榎戸誠の情熱的読書のすすめ -3つの読書論・ことばのオアシス・国語力常識クイズ(一問一答!)-

本書のおかげで、読みたい本が8冊見つかりました・・・【情熱的読書人間のないしょ話(3449)】

【読書の森 2024年9月21日号】 情熱的読書人間のないしょ話(3449)

植物観察会に参加しました。シュウメイギク(写真1)、ユウガギク(写真2)、シラヤマギク(写真3)、マメアサガオ(写真4)が咲いています。スズメウリ(写真5、6)が花と実を付けています。ホオノキ(写真7)、ムクノキ(写真8)、エゴノキ(写真9)、イボタノキ(写真10)、ヌルデ(写真11)が実を付けています。ムクノキの実は美味でした。コツブキンエノコロ(写真12)が穂を付けています。マンネンタケ(別名:レイシ。写真13)が生えています。

閑話休題、『作家の読書道(2)』(WEB本の雑誌編、本の雑誌社)を読んでワクワクするのは、語られている作家たちの読書体験を共有できるからです。インタヴュアーのストレートな質問に、作家たちもストレートに答えていて、好感が持てます。

●古川日出男
今日はあえて(ガルシア・マルケスの)古いバージョンの『百年の孤独』を持ってきましたが、これには家系図がついていないんですよ。わけわかんない、何が起こっているかわからない、誰がおじいちゃんで誰が孫かわからない混沌としたものを読んだほうが、面白いんですよ。

●西加奈子
(西さんの)『きいろいゾウ』は、九州の田舎の村に住む夫婦の、ゆったりとした生活を描いた話。ムコさんとツマと呼び合う、本当にお似合いの夫婦なんだけど、彼らにも試練が訪れる。彼らも、それをうやむやにせず、自分らの傷と向き合おうとしますよね――インタヴュアー。

●山本幸久
(金井美恵子さんの『小春日和』は)読み返してボロボロになっています。これほどまでに気持ちよい文章を書ける人はいないんじゃないかと思う。皮肉がきいているのに、たまらなく面白い。

●法月綸太郎
僕はあまりみんなが挙げない(連城三紀彦の)『運命の八分休符』が好きなんです。この中の「観客はただ一人」という短編がお気に入りなんですよね。連城さんの短編の中ではおとなしいほうだと思いますが、逆転の発想であっと言わされました。

●辻内智貴
あれ(白石一文さんの『一瞬の光』)は一気に読みましたね。読み終えたのが、朝の8時でした。どんな本でも、読んでいてこっちが赤面しちゃうことってあるんですけれど、白石さんの文章にはまったくそれがなくて、本当に立派な本だと思いました。

●吉村萬壱
彼(コリン・ウィルソン)の『アウトサイダー』という本を読んだ。これが、ドストエフスキー、ニーチェ、ヘルマン・ヘッセ、イェーツ、ウィリアム・ブレイクら有名な作家のことがうわーっと書かれている、大ベストセラーになった本だったんです。コリン・ウィルソンは意識の拡大をテーマにしている。・・・コリン・ウィルソンの物差しだけでは測れない、文学の物差しがあるんや、とわかって。

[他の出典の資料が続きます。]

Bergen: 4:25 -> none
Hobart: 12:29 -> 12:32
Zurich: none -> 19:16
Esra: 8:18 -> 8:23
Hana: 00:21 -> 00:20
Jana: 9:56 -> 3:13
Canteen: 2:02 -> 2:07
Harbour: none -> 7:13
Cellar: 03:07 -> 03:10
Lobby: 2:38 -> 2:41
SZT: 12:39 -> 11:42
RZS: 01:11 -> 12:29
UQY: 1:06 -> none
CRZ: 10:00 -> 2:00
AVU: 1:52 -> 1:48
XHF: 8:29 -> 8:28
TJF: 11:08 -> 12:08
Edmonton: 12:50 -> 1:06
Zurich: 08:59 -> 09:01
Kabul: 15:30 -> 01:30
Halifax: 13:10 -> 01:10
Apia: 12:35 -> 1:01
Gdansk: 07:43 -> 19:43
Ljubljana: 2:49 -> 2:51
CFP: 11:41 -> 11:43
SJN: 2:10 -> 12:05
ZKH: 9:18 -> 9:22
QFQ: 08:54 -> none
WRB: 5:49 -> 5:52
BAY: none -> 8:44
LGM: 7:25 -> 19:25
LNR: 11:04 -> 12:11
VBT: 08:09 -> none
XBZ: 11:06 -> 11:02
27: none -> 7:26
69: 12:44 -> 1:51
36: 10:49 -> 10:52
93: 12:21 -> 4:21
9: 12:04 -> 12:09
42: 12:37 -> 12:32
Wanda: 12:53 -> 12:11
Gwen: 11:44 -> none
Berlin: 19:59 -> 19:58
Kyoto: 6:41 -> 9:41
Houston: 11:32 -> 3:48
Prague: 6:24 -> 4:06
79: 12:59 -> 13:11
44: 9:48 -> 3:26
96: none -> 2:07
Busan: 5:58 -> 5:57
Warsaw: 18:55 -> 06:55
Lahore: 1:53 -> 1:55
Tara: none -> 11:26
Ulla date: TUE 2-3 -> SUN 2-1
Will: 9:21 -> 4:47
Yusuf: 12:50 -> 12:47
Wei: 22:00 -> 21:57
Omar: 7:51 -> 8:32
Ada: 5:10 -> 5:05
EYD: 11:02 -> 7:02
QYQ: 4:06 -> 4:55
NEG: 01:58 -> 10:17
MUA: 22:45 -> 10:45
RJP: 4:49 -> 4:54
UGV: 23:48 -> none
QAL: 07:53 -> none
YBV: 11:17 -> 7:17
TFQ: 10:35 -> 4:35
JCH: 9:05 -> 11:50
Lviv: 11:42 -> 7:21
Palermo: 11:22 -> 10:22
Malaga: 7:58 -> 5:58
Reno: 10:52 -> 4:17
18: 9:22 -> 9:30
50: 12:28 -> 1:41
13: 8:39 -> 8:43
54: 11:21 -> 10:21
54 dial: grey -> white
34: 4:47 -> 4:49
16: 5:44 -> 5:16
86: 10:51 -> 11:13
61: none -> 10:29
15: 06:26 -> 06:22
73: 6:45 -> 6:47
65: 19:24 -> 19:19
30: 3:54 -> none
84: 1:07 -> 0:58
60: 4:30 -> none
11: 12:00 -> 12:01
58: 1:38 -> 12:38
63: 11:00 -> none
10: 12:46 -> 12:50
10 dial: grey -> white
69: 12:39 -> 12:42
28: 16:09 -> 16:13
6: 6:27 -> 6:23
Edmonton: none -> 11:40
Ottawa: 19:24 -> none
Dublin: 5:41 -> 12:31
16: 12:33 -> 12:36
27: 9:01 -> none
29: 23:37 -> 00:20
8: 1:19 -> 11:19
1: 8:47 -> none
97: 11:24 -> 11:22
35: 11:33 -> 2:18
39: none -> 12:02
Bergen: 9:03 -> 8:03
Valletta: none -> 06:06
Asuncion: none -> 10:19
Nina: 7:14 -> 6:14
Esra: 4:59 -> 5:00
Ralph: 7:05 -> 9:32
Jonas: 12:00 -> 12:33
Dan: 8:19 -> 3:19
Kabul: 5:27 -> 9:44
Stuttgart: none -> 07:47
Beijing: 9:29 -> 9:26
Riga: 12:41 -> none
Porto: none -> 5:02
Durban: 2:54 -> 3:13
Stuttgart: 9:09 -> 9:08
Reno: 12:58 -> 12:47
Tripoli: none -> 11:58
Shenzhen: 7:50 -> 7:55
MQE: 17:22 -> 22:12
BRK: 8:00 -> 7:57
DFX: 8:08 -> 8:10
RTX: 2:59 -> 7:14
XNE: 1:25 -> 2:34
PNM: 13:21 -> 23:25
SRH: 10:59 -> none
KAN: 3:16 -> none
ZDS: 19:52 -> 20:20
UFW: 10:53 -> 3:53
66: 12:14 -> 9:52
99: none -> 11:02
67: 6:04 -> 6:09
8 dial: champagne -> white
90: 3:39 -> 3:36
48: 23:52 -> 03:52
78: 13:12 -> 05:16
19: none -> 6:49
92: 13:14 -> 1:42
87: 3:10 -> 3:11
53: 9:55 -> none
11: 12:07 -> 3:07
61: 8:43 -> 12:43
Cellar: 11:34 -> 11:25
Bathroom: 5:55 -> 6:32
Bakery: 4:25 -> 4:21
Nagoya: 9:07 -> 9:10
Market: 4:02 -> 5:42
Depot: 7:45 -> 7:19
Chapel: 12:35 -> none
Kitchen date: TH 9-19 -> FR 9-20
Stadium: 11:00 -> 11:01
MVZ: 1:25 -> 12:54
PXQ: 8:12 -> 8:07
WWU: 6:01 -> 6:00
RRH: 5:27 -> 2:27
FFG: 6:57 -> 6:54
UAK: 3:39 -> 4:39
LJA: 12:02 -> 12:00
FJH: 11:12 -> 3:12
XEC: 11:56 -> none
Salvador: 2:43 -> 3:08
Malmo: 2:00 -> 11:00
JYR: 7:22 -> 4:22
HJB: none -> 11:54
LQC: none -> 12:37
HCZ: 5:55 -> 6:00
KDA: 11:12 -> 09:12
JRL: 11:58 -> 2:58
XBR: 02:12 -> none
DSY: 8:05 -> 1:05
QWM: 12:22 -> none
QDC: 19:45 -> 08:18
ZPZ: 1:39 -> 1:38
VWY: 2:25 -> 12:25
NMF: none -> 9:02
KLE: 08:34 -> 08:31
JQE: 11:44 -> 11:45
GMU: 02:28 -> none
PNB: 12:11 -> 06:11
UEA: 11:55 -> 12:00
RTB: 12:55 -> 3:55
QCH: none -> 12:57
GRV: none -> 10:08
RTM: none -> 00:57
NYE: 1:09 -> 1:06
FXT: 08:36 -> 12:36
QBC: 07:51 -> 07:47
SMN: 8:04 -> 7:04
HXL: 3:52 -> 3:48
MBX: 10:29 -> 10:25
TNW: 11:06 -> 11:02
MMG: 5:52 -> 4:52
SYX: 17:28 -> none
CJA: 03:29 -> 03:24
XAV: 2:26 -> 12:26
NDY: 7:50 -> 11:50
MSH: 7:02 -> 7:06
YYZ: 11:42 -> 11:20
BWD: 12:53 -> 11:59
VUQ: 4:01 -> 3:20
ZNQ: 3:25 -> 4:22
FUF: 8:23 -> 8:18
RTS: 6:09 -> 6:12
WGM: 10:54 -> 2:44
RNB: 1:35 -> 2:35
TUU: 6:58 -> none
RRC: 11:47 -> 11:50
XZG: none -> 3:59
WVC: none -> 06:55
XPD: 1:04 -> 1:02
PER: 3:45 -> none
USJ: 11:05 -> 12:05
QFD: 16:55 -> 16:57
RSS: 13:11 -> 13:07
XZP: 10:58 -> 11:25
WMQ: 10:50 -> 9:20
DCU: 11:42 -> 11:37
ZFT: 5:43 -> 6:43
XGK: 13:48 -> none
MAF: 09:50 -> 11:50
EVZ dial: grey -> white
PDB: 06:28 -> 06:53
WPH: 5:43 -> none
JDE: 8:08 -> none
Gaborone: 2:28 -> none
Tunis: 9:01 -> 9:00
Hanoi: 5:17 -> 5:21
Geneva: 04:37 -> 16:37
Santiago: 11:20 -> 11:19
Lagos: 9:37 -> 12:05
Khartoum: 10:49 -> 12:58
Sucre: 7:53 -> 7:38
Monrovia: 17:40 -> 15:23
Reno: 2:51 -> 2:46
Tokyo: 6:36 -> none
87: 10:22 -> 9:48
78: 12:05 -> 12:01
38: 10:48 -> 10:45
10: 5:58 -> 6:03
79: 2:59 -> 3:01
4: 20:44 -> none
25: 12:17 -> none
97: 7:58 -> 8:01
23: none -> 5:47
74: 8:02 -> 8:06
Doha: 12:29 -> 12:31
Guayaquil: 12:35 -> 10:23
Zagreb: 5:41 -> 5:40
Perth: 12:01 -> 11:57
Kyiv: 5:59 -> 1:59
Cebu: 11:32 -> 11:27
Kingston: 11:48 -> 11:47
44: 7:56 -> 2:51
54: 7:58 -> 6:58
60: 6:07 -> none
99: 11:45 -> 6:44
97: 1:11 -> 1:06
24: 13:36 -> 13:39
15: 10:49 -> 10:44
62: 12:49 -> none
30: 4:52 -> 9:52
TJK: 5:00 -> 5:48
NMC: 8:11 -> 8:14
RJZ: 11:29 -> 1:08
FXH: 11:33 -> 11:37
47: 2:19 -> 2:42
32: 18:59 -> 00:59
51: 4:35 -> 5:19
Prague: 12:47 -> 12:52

これ(ポール・オースターの『最後の物たちの国で』)、すごく面白かった。泣いたんちゃうかな。あまりにも可哀想で、どうしようもなくなっている社会に、お兄さんを探しに行った女性が潜入してさすらう。そこは最悪の状態で、何の救いもない。こういうことは世界中に現実に起こっていることだと思いました。怖い、怖い小説でした。

●町田康
やめられなくなったのは(オノレ・ド・)バルザックの『ラブイユーズ』。ストーリーの力で引っ張っていくということもあるし、わけがわからなくてやめられなくなった、ということもあります。

本書のおかげで、読みたい本が8冊見つかりました。